At least an hour later, when Ray was lying half asleep on a lumpy bed in a small cold room, which an electric stove in a corner seemed to make no warmer, he heard someone come in, and there was a short, explosive conversation between Luigi and another man. Luigi had said something about a second son who lived with him and worked in the bar of a big hotel, or maybe the Grand Hotel. This was probably the son, coming home after his night’s work, and he probably had the son’s room. Ray felt guilty about this, but he might be able to make it up by paying them something.
11
The next morning—a bright, sunny, cold morning—Luigi and Ray set out to go to a house of a friend of Luigi’s a ‘mezzo kilometro’ away. The friend was called Paolo Ciardi, and Luigi had sent a boy on earlier to say they would be coming, he told Ray. It was 10.30 a.m. On the way to the house, they stopped, at Luigi’s suggestion, for a glass of wine.
“I tell you, life is a confusion, but it is very interesting, is it not?” Luigi philosophized. His daughter was about to have her first baby, and was not sure she loved her husband, but Luigi was certain everything would work out all right. “She is only worried about giving the light of day to the baby, but meanwhile it is a hell,” said Luigi. He insisted upon paying the bill.

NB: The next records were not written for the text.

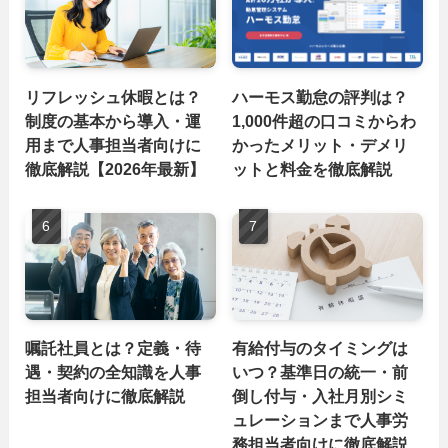
リフレッシュ休暇とは？
ハーモス勤怠の評判は？
制度の基本から導入・運
1,000件超の口コミからわ
用まで人事担当者向けに
かったメリット・デメリ
徹底解説【2026年最新】
ットと料金を徹底解説
嘱託社員とは？定義・待
有給付与のタイミングは
遇・契約の全知識を人事
いつ？基準日の統一・前
担当者向けに徹底解説
倒し付与・入社月別シミ
ュレーションまで人事労
務担当者向けに徹底解説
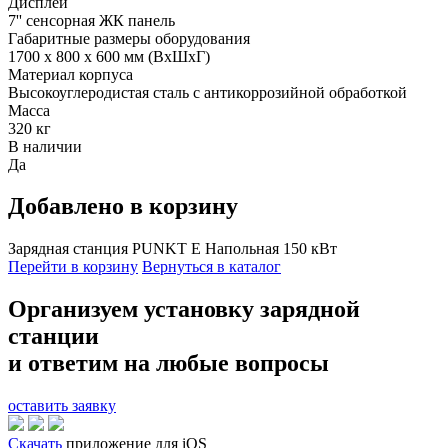
Дисплей
7'' сенсорная ЖК панель
Габаритные размеры оборудования
1700 x 800 x 600 мм (ВxШxГ)
Материал корпуса
Высокоуглеродистая сталь с антикоррозийной обработкой
Масса
320 кг
В наличии
Да
Добавлено в корзину
Зарядная станция PUNKT E Напольная 150 кВт
Перейти в корзину
Вернуться в каталог
Организуем установку зарядной
станции
и ответим на любые вопросы
оставить заявку
Скачать
приложение для iOS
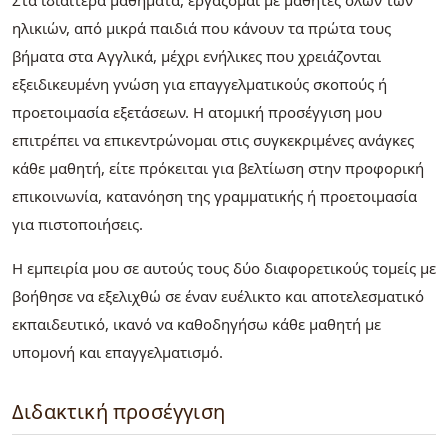
Στα ιδιαίτερα μαθήματα, εργάζομαι με μαθητές όλων των
ηλικιών, από μικρά παιδιά που κάνουν τα πρώτα τους
βήματα στα Αγγλικά, μέχρι ενήλικες που χρειάζονται
εξειδικευμένη γνώση για επαγγελματικούς σκοπούς ή
προετοιμασία εξετάσεων. Η ατομική προσέγγιση μου
επιτρέπει να επικεντρώνομαι στις συγκεκριμένες ανάγκες
κάθε μαθητή, είτε πρόκειται για βελτίωση στην προφορική
επικοινωνία, κατανόηση της γραμματικής ή προετοιμασία
για πιστοποιήσεις.
Η εμπειρία μου σε αυτούς τους δύο διαφορετικούς τομείς με
βοήθησε να εξελιχθώ σε έναν ευέλικτο και αποτελεσματικό
εκπαιδευτικό, ικανό να καθοδηγήσω κάθε μαθητή με
υπομονή και επαγγελματισμό.
Διδακτική προσέγγιση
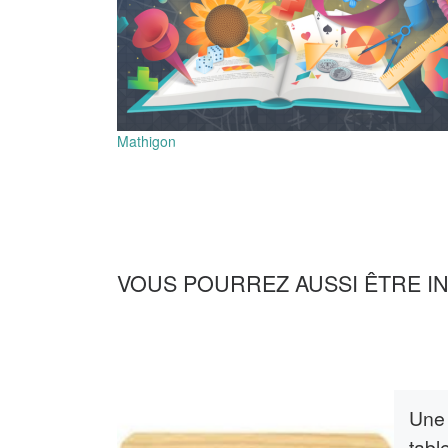
Mathigon
VOUS POURREZ AUSSI ÊTRE I
Une 
tabl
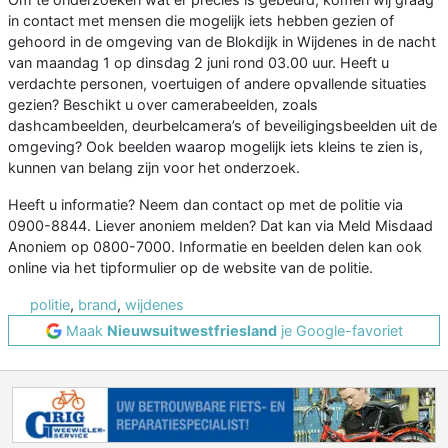
in contact met mensen die mogelijk iets hebben gezien of
gehoord in de omgeving van de Blokdijk in Wijdenes in de nacht
van maandag 1 op dinsdag 2 juni rond 03.00 uur. Heeft u
verdachte personen, voertuigen of andere opvallende situaties
gezien? Beschikt u over camerabeelden, zoals
dashcambeelden, deurbelcamera’s of beveiligingsbeelden uit de
omgeving? Ook beelden waarop mogelijk iets kleins te zien is,
kunnen van belang zijn voor het onderzoek.
Heeft u informatie? Neem dan contact op met de politie via
0900-8844. Liever anoniem melden? Dat kan via Meld Misdaad
Anoniem op 0800-7000. Informatie en beelden delen kan ook
online via het tipformulier op de website van de politie.
politie
,
brand
,
wijdenes
Maak
Nieuwsuitwestfriesland
je Google-favoriet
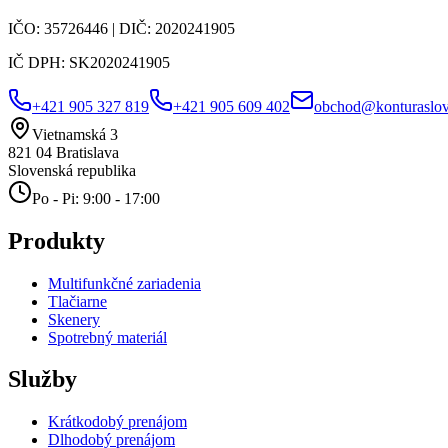
IČO:
35726446
| DIČ:
2020241905
IČ DPH:
SK2020241905
+421 905 327 819
+421 905 609 402
obchod@konturaslov
Vietnamská 3
821 04
Bratislava
Slovenská republika
Po - Pi: 9:00 - 17:00
Produkty
Multifunkčné zariadenia
Tlačiarne
Skenery
Spotrebný materiál
Služby
Krátkodobý prenájom
Dlhodobý prenájom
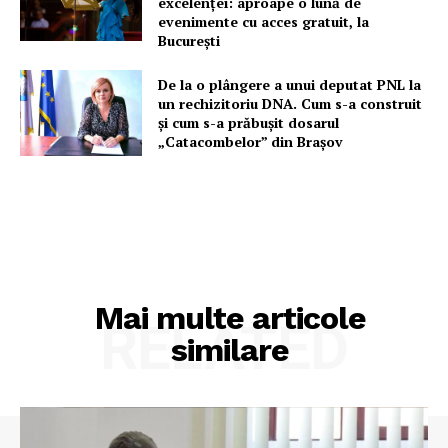
excelenței: aproape o lună de
evenimente cu acces gratuit, la
București
De la o plângere a unui deputat PNL la
un rechizitoriu DNA. Cum s-a construit
și cum s-a prăbușit dosarul
„Catacombelor” din Brașov
Mai multe articole
RELATED
similare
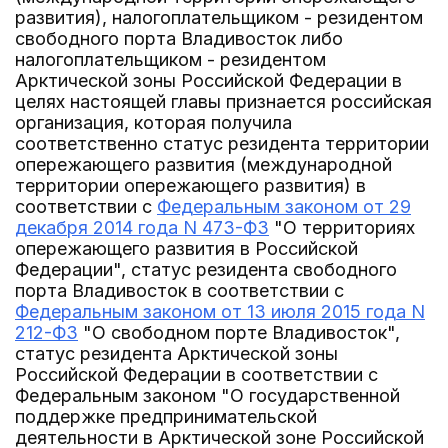
развития), налогоплательщиком - резидентом
свободного порта Владивосток либо
налогоплательщиком - резидентом
Арктической зоны Российской Федерации в
целях настоящей главы признается российская
организация, которая получила
соответственно статус резидента территории
опережающего развития (международной
территории опережающего развития) в
соответствии с
Федеральным законом от 29
декабря 2014 года N 473-ФЗ
"О территориях
опережающего развития в Российской
Федерации", статус резидента свободного
порта Владивосток в соответствии с
Федеральным законом от 13 июля 2015 года N
212-ФЗ
"О свободном порте Владивосток",
статус резидента Арктической зоны
Российской Федерации в соответствии с
Федеральным законом "О государственной
поддержке предпринимательской
деятельности в Арктической зоне Российской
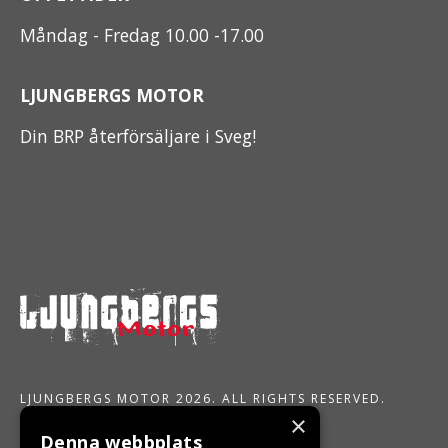
Måndag - Fredag 10.00 -17.00
LJUNGBERGS MOTOR
Din BRP återförsäljare i Sveg!
LJUNGBERGS MOTOR 2026. ALL RIGHTS RESERVED.
×
POWERED BY EMPORI CMS
Denna webbplats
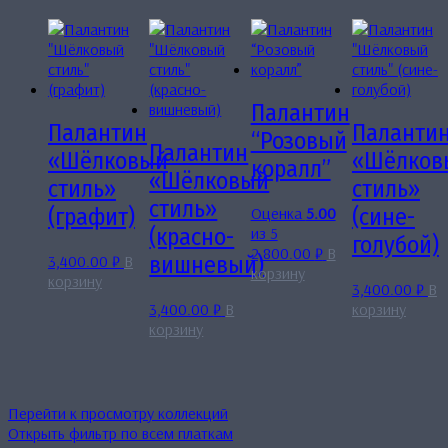
Палантин
Палантин
Паланти
“Розовый
Палантин
«Шёлковый
«Шёлков
коралл”
«Шёлковый
стиль»
стиль»
стиль»
Оценка
5.00
(графит)
(сине-
из 5
(красно-
голубой)
2,800.00
₽
В
3,400.00
₽
В
вишневый)
корзину
корзину
3,400.00
₽
В
3,400.00
₽
В
корзину
корзину
Перейти к просмотру коллекций
Открыть фильтр по всем платкам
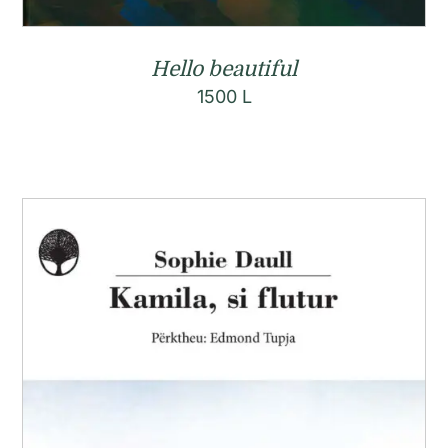
Hello beautiful
1500
L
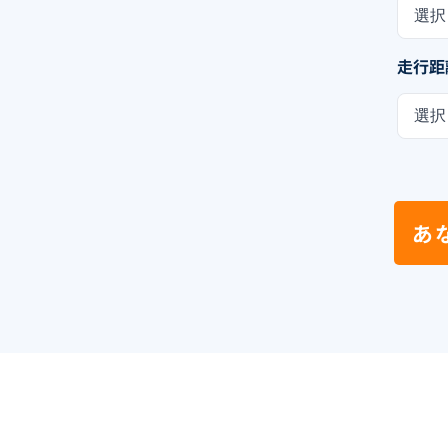
選択
走行距
選択
あ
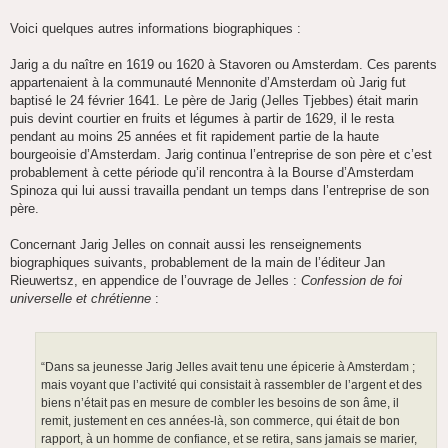
s
a
Voici quelques autres informations biographiques :
g
e
Jarig a du naître en 1619 ou 1620 à Stavoren ou Amsterdam. Ces parents
appartenaient à la communauté Mennonite d’Amsterdam où Jarig fut
baptisé le 24 février 1641. Le père de Jarig (Jelles Tjebbes) était marin
puis devint courtier en fruits et légumes à partir de 1629, il le resta
pendant au moins 25 années et fit rapidement partie de la haute
bourgeoisie d’Amsterdam. Jarig continua l’entreprise de son père et c’est
probablement à cette période qu’il rencontra à la Bourse d’Amsterdam
Spinoza qui lui aussi travailla pendant un temps dans l’entreprise de son
père.
Concernant Jarig Jelles on connait aussi les renseignements
biographiques suivants, probablement de la main de l’éditeur Jan
Rieuwertsz, en appendice de l’ouvrage de Jelles :
Confession de foi
universelle et chrétienne
:
“Dans sa jeunesse Jarig Jelles avait tenu une épicerie à Amsterdam ;
mais voyant que l’activité qui consistait à rassembler de l’argent et des
biens n’était pas en mesure de combler les besoins de son âme, il
remit, justement en ces années-là, son commerce, qui était de bon
rapport, à un homme de confiance, et se retira, sans jamais se marier,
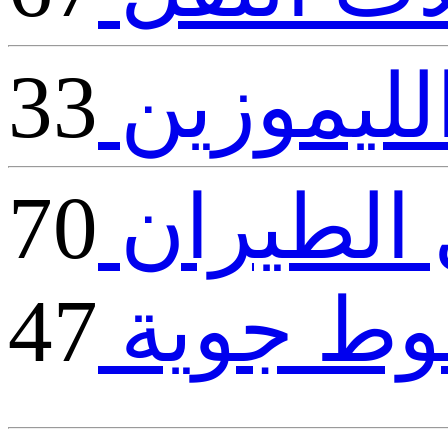
ليموزين
33
الطيران
70
ط جوية
47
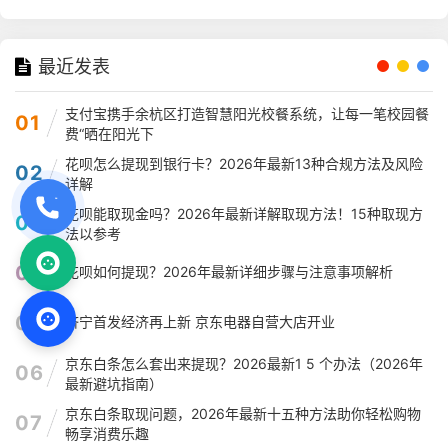
最近发表
支付宝携手余杭区打造智慧阳光校餐系统，让每一笔校园餐
01
费“晒在阳光下
花呗怎么提现到银行卡？2026年最新13种合规方法及风险
02
详解
花呗能取现金吗？2026年最新详解取现方法！15种取现方
03
法以参考
04
花呗如何提现？2026年最新详细步骤与注意事项解析
05
济宁首发经济再上新 京东电器自营大店开业
京东白条怎么套出来提现？2026最新1 5 个办法（2026年
06
最新避坑指南）
京东白条取现问题，2026年最新十五种方法助你轻松购物
07
畅享消费乐趣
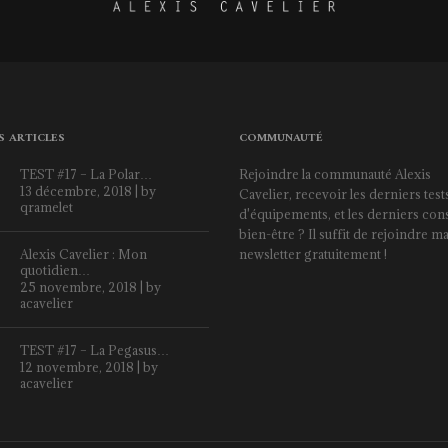
S ARTICLES
COMMUNAUTÉ
TEST #17 – La Polar…
Rejoindre la communauté Alexis
13 décembre, 2018 | by
Cavelier, recevoir les derniers test
qramelet
d'équipements, et les derniers cons
bien-être ? Il suffit de rejoindre m
Alexis Cavelier : Mon
newsletter gratuitement !
quotidien…
25 novembre, 2018 | by
acavelier
TEST #17 – La Pegasus…
12 novembre, 2018 | by
acavelier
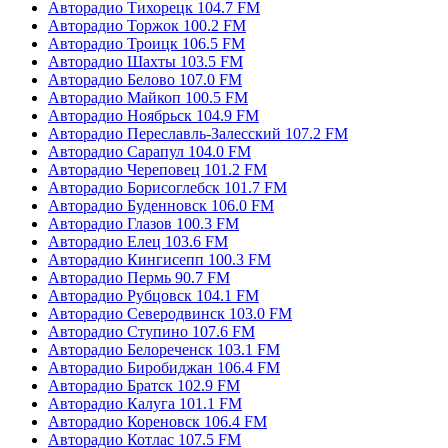
Авторадио Тихорецк 104.7 FM
Авторадио Торжок 100.2 FM
Авторадио Троицк 106.5 FM
Авторадио Шахты 103.5 FM
Авторадио Белово 107.0 FM
Авторадио Майкоп 100.5 FM
Авторадио Ноябрьск 104.9 FM
Авторадио Переславль-Залесский 107.2 FM
Авторадио Сарапул 104.0 FM
Авторадио Череповец 101.2 FM
Авторадио Борисоглебск 101.7 FM
Авторадио Буденновск 106.0 FM
Авторадио Глазов 100.3 FM
Авторадио Елец 103.6 FM
Авторадио Кингисепп 100.3 FM
Авторадио Пермь 90.7 FM
Авторадио Рубцовск 104.1 FM
Авторадио Северодвинск 103.0 FM
Авторадио Ступино 107.6 FM
Авторадио Белореченск 103.1 FM
Авторадио Биробиджан 106.4 FM
Авторадио Братск 102.9 FM
Авторадио Калуга 101.1 FM
Авторадио Кореновск 106.4 FM
Авторадио Котлас 107.5 FM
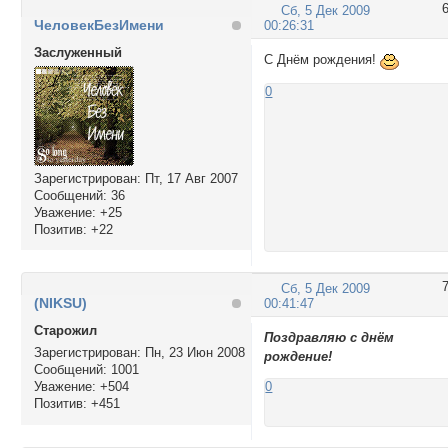
Сб, 5 Дек 2009
ЧеловекБезИмени
00:26:31
Заслуженный
С Днём рождения!
0
Зарегистрирован
: Пт, 17 Авг 2007
Сообщений:
36
Уважение:
+25
Позитив:
+22
Сб, 5 Дек 2009
(NIKSU)
00:41:47
Cтарожил
Поздравляю с днём
Зарегистрирован
: Пн, 23 Июн 2008
рождение!
Сообщений:
1001
Уважение:
+504
0
Позитив:
+451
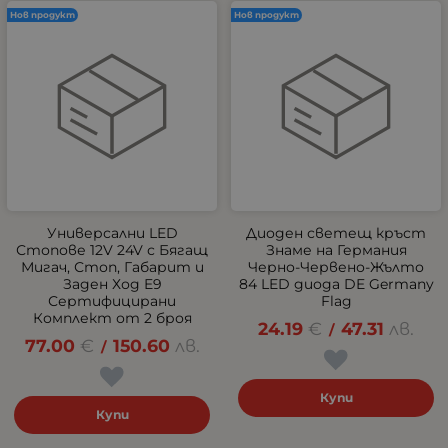
Нов продукт
Нов продукт
Универсални LED
Диоден светещ кръст
Стопове 12V 24V с Бягащ
Знаме на Германия
Мигач, Стоп, Габарит и
Черно-Червено-Жълто
Заден Ход E9
84 LED диода DE Germany
Сертифицирани
Flag
Комплект от 2 броя
24.19
€
47.31
лв.
/
77.00
€
150.60
лв.
/
Купи
Купи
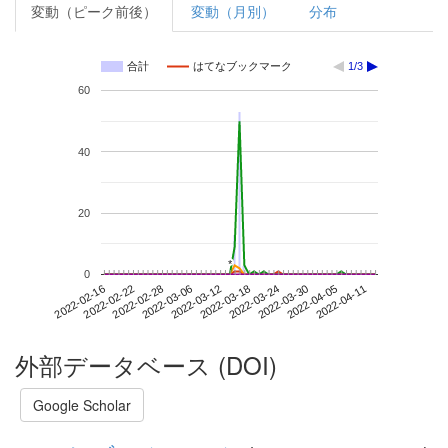
変動（ピーク前後）
変動（月別）
分布
合計
はてなブックマーク
1/3
60
40
20
*
*
0
2022-04-05
2022-02-16
2022-03-06
2022-03-24
2022-04-11
2022-02-22
2022-03-12
2022-03-30
2022-02-28
2022-03-18
外部データベース (DOI)
Google Scholar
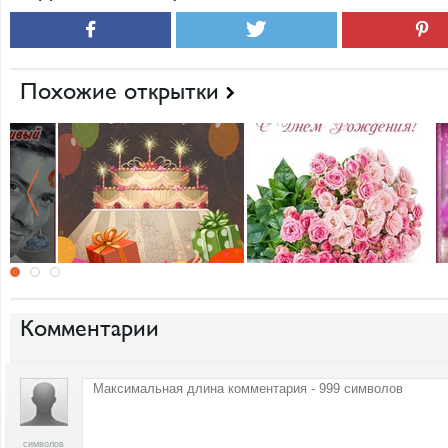
Похожие открытки
Комментарии
символов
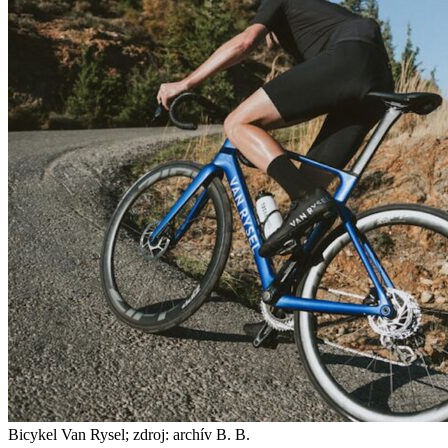
Bicykel Van Rysel; zdroj: archív B. B.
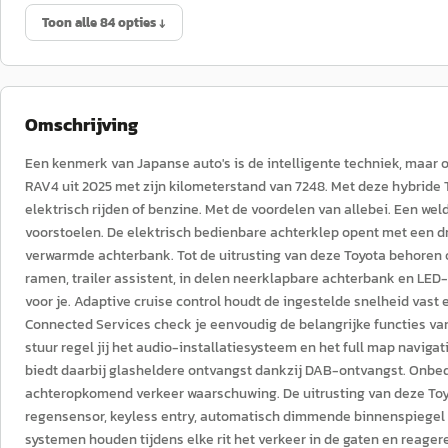
Toon alle 84 opties ↓
Omschrijving
Een kenmerk van Japanse auto's is de intelligente techniek, maar
RAV4 uit 2025 met zijn kilometerstand van 7248. Met deze hybride T
elektrisch rijden of benzine. Met de voordelen van allebei. Een wel
voorstoelen. De elektrisch bedienbare achterklep opent met een dr
verwarmde achterbank. Tot de uitrusting van deze Toyota behoren o
ramen, trailer assistent, in delen neerklapbare achterbank en LED-
voor je. Adaptive cruise control houdt de ingestelde snelheid vast
Connected Services check je eenvoudig de belangrijke functies van
stuur regel jij het audio-installatiesysteem en het full map navigati
biedt daarbij glasheldere ontvangst dankzij DAB-ontvangst. Onbedo
achteropkomend verkeer waarschuwing. De uitrusting van deze Toyot
regensensor, keyless entry, automatisch dimmende binnenspiegel
systemen houden tijdens elke rit het verkeer in de gaten en reageren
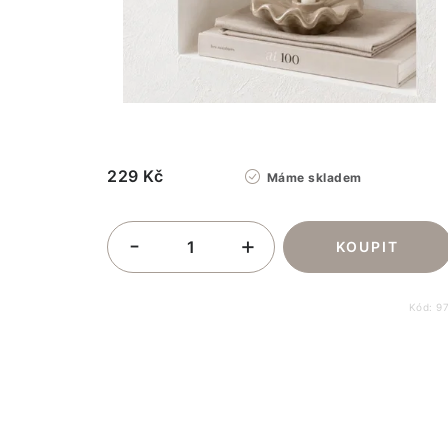
229 Kč
Máme skladem
Kód:
9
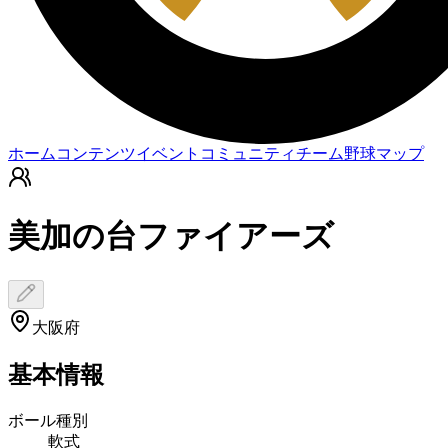
ホーム
コンテンツ
イベント
コミュニティ
チーム
野球マップ
美加の台ファイアーズ
大阪府
基本情報
ボール種別
軟式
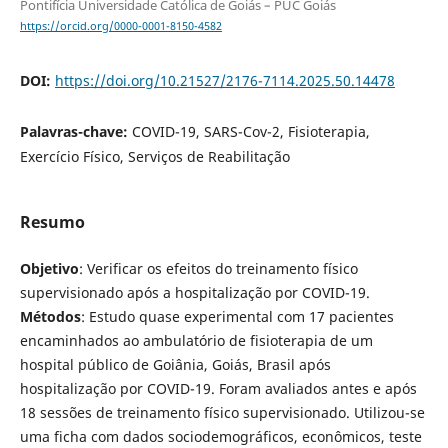
Pontifícia Universidade Católica de Goiás – PUC Goiás
https://orcid.org/0000-0001-8150-4582
DOI:
https://doi.org/10.21527/2176-7114.2025.50.14478
Palavras-chave:
COVID-19, SARS-Cov-2, Fisioterapia,
Exercício Físico, Serviços de Reabilitação
Resumo
Objetivo
: Verificar os efeitos do treinamento físico
supervisionado após a hospitalização por COVID-19.
Métodos
: Estudo quase experimental com 17 pacientes
encaminhados ao ambulatório de fisioterapia de um
hospital público de Goiânia, Goiás, Brasil após
hospitalização por COVID-19. Foram avaliados antes e após
18 sessões de treinamento físico supervisionado. Utilizou-se
uma ficha com dados sociodemográficos, econômicos, teste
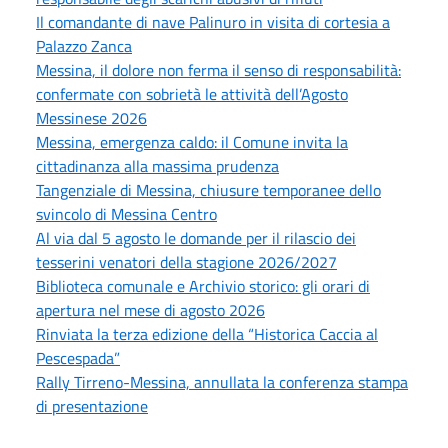
Il comandante di nave Palinuro in visita di cortesia a
Palazzo Zanca
Messina, il dolore non ferma il senso di responsabilità:
confermate con sobrietà le attività dell’Agosto
Messinese 2026
Messina, emergenza caldo: il Comune invita la
cittadinanza alla massima prudenza
Tangenziale di Messina, chiusure temporanee dello
svincolo di Messina Centro
Al via dal 5 agosto le domande per il rilascio dei
tesserini venatori della stagione 2026/2027
Biblioteca comunale e Archivio storico: gli orari di
apertura nel mese di agosto 2026
Rinviata la terza edizione della “Historica Caccia al
Pescespada”
Rally Tirreno-Messina, annullata la conferenza stampa
di presentazione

Ray was concerned about getting more money. But he spent the next minutes of their walk convincing Luigi that it was best for him to have an alias at Signor Ciardi’s, too. Luigi was of another mind, arguing that there was safety in telling Paolo the truth and so explaining why he wanted privacy, but Ray said that the fewer people who knew meant the fewer people who might talk, and Luigi at last gave in. Ray was to be John Wilson at Signor Ciardi’s.
“If I give you a Traveller’s Cheque,” Ray said, “do you know where to cash it for me? Without a passport?” Luigi was bound to know someone, Ray thought.
“Yes, I do. He will take a little. Not much. Maybe five per cent.”
Ray had expected that. He rested his Traveller’s Cheque book on the top of an ornamental stone pillar in the middle of a narrow lane, and signed two cheques for one hundred dollars each. “Can you do this much? Two hundred? I’d be very grateful for even one hundred.”
“Two hundred.” Luigi’s eyes widened, but it wasn’t an astronomical figure, either, and he nodded and said with an efficient air, “Si. Du
e cent’ dollari, si.”
“You can get it today perhaps?” Ray asked as they walked on.
“Si. Maybe I don’t deliver today. But tomorrow.”
“That would be all right. I’ll give you five per cent, too, for that.”
“Ah, no,” Luigi said, pleased.
“You are doing me a favour.”
“I deliver it tomorrow at Paolo’s. If I can’t come in, I put it in an envelope for Giustina.”
“Who’s Giustina?”
“Paolo’s cook.”
Ray bought a Gazzettino, scanned the first page before tucking it under his arm, and was relieved to see there was nothing about him, at least not on the front page. He hoped his parents were not anxious.
“Also,” Ray said as they approached the red stone house that Luigi said was Signor Ciardi’s, “it is better if Signor Ciardi thinks I have not too much money with me.” He hated saying it, but he thought it would be safer if Signor Ciardi thought he had little.
“Sissi, d’accordo,” Luigi said.
“But I am willing to pay extra for a stove in my room—because I’ve just been sick. That bad cold, you know.”
“Si, capisco.”
Luigi pulled a ring in the wall, which made a bell ring inside the house, and in time the door was opened by a smiling, plump man in a sweater and an old suit.
“Ah, Luigi! Come va?” He embraced Luigi warmly.
Luigi introduced them—Signor John Wilson and Signor Paolo Ciardi—and Ray was glad to hear Luigi get down to the business of a room at once. “For a few days, maybe a couple of weeks,” said Luigi.